Pixel coordinate listings:
───

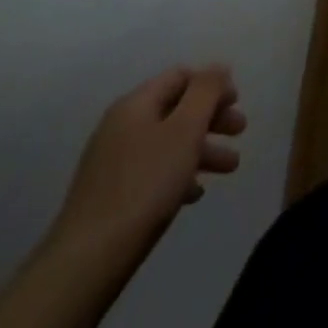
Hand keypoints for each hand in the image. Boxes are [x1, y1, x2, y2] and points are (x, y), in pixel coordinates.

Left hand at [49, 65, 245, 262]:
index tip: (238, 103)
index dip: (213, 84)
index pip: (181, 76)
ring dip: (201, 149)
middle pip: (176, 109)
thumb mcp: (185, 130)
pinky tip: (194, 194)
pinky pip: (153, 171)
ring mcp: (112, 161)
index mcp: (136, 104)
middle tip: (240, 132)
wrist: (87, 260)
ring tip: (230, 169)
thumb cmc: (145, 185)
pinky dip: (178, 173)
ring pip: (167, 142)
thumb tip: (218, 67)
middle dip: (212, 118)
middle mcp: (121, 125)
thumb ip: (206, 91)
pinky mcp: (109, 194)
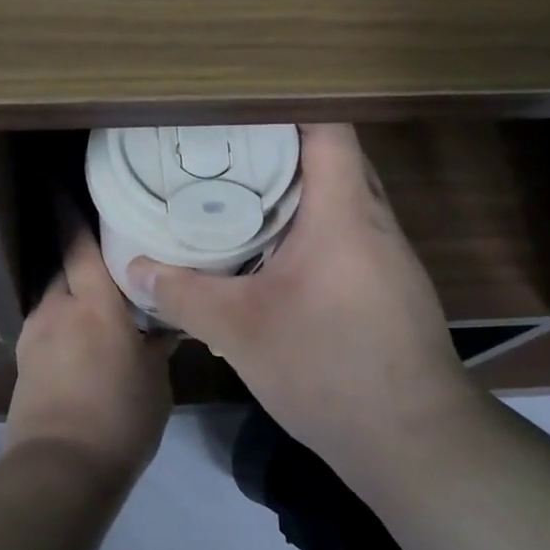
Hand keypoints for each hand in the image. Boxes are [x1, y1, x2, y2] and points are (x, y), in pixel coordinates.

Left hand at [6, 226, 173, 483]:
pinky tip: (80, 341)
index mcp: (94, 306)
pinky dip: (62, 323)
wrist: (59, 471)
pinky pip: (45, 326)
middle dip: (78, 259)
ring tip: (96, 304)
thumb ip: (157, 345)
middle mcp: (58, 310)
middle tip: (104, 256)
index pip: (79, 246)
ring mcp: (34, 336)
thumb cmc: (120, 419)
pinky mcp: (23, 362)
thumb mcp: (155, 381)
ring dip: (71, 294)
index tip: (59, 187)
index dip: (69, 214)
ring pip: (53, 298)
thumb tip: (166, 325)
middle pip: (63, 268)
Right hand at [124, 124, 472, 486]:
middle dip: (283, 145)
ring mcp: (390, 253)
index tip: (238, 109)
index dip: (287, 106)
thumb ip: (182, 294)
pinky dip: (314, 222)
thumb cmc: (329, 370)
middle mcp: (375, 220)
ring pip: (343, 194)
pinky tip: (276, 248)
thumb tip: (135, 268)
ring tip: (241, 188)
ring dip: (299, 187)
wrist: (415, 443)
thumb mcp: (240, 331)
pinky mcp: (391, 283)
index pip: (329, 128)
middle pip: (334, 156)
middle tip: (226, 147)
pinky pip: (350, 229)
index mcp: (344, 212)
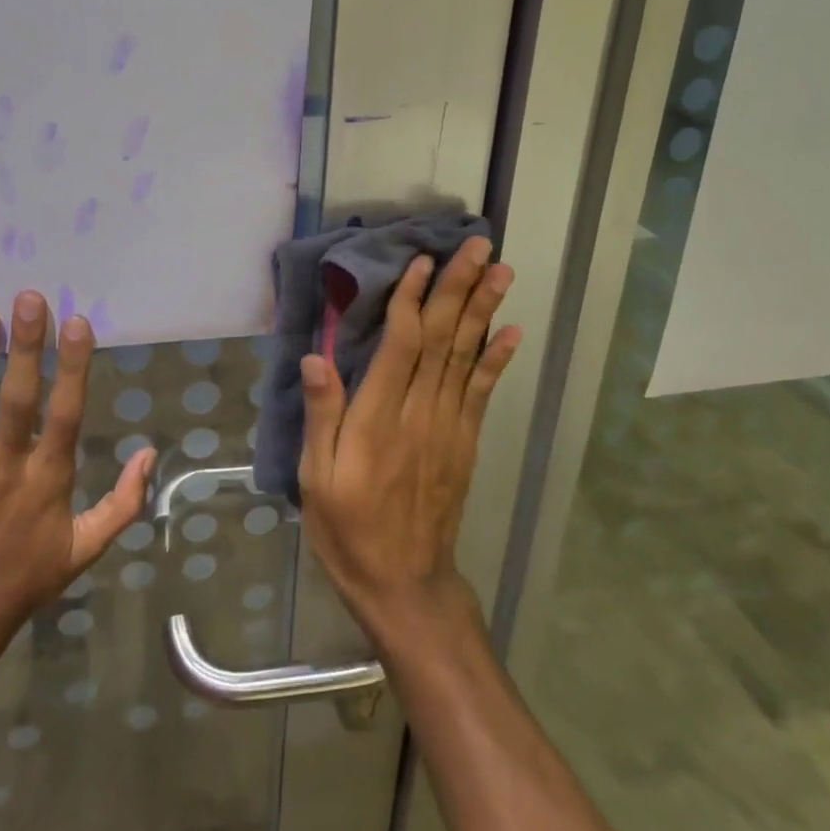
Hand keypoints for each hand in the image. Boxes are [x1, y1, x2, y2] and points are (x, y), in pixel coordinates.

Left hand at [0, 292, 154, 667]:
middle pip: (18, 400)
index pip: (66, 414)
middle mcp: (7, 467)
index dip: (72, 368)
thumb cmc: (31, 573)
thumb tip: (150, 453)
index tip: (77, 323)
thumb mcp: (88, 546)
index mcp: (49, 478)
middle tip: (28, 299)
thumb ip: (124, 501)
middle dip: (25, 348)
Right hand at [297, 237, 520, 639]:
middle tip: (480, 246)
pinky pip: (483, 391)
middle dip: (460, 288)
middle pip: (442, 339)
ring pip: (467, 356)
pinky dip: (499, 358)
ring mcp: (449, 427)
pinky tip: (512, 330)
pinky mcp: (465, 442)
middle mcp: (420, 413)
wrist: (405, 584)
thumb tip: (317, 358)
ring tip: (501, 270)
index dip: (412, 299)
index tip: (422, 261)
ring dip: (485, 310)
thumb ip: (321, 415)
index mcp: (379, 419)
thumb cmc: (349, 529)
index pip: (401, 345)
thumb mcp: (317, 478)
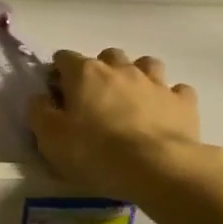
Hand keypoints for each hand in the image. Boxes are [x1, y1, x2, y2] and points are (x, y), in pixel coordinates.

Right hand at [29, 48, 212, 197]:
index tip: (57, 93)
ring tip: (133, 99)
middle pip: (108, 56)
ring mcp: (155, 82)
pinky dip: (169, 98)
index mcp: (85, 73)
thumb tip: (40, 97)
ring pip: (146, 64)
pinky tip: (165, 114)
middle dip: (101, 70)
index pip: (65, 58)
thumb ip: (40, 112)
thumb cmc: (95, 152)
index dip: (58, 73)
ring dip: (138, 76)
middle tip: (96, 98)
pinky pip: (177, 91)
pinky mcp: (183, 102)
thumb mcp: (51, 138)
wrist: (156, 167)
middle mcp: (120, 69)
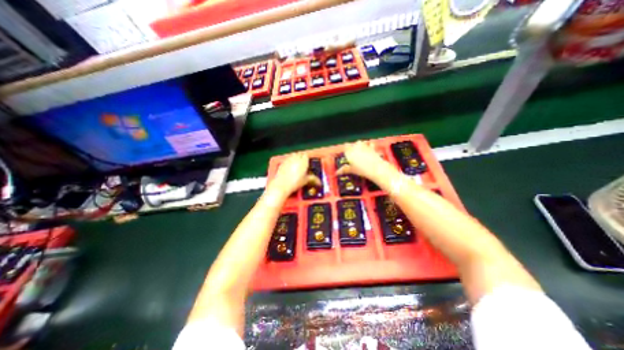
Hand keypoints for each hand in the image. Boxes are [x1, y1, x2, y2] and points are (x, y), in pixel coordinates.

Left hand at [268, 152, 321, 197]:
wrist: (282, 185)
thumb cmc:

───

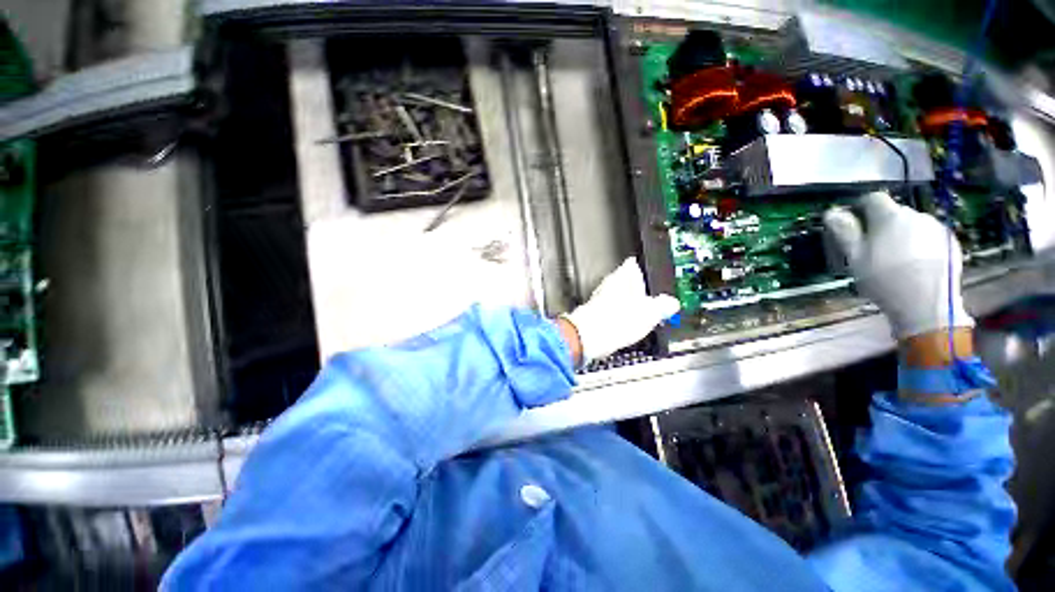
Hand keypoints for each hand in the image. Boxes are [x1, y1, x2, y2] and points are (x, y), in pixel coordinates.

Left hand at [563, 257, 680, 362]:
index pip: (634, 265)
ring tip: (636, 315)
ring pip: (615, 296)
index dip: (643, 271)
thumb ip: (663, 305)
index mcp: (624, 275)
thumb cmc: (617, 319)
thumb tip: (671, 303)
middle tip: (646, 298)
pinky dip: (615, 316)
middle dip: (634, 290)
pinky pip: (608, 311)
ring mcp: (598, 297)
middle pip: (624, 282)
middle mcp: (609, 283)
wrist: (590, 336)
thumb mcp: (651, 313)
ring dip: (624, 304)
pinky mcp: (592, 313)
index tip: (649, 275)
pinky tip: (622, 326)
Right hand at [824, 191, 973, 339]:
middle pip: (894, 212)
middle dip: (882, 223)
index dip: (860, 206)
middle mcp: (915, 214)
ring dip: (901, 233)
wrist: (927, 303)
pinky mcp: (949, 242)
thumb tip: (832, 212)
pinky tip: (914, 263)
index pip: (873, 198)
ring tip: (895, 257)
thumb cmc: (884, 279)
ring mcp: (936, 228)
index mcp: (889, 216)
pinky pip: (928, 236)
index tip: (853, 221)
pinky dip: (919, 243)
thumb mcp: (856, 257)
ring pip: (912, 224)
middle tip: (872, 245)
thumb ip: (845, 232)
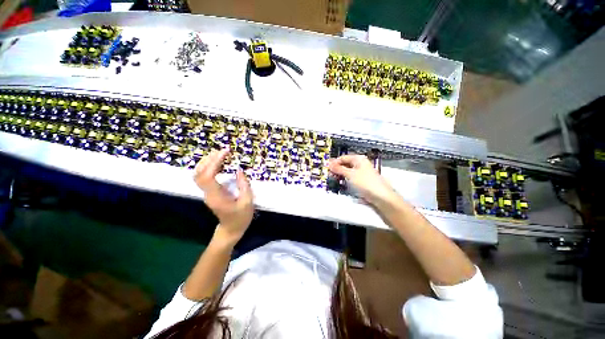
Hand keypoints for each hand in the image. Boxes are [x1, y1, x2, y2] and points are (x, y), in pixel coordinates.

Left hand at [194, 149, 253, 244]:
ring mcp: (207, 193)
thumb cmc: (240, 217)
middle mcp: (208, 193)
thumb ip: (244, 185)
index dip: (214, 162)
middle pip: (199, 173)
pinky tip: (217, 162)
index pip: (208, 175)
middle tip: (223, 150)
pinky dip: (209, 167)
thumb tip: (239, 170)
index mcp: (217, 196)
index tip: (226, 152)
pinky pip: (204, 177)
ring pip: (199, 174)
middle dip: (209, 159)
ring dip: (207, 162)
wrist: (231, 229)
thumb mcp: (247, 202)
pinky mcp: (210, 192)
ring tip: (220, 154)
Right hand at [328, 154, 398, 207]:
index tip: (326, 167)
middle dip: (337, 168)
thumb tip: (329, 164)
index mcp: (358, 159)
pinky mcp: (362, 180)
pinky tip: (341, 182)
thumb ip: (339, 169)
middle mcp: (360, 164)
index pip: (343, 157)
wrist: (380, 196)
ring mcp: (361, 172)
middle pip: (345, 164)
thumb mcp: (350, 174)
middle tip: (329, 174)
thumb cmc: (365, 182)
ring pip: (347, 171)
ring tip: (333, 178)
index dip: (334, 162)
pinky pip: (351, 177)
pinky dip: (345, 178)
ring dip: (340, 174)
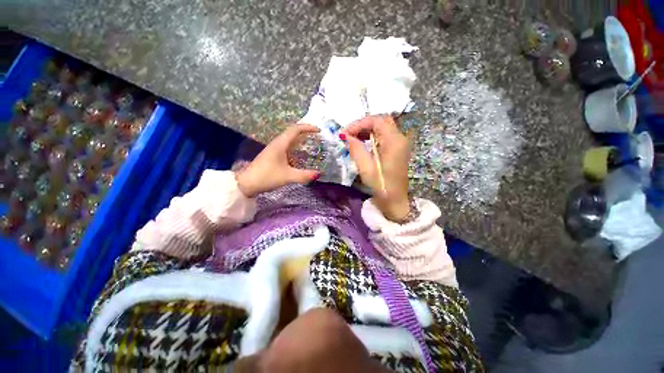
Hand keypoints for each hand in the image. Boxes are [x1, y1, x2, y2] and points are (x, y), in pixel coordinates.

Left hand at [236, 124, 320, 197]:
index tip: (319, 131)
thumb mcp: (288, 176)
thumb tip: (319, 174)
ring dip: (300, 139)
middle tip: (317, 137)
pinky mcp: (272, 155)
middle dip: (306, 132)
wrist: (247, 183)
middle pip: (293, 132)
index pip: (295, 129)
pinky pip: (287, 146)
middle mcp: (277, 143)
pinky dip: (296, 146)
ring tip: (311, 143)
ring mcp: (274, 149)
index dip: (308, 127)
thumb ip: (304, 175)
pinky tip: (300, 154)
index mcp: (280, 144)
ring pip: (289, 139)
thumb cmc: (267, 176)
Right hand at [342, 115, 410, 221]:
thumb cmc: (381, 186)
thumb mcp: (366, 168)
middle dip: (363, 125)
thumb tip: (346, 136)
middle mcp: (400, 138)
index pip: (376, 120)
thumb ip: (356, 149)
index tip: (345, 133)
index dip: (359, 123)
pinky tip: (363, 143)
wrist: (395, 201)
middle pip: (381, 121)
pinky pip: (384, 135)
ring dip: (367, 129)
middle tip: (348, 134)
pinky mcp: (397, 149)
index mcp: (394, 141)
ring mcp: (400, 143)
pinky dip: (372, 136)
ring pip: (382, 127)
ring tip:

───

→ **TASK DIRECTIONS**
What is needed is every line of the records that contains the word "Right".

→ **WRITTEN ANSWER**
Right hand at [124, 124, 472, 486]:
Right hand at [297, 237, 520, 639]:
Right hand at [29, 48, 212, 197]:
Right hand at [824, 191, 973, 339]:
Right hand at [328, 154, 398, 207]:
Right hand at [342, 115, 410, 221]:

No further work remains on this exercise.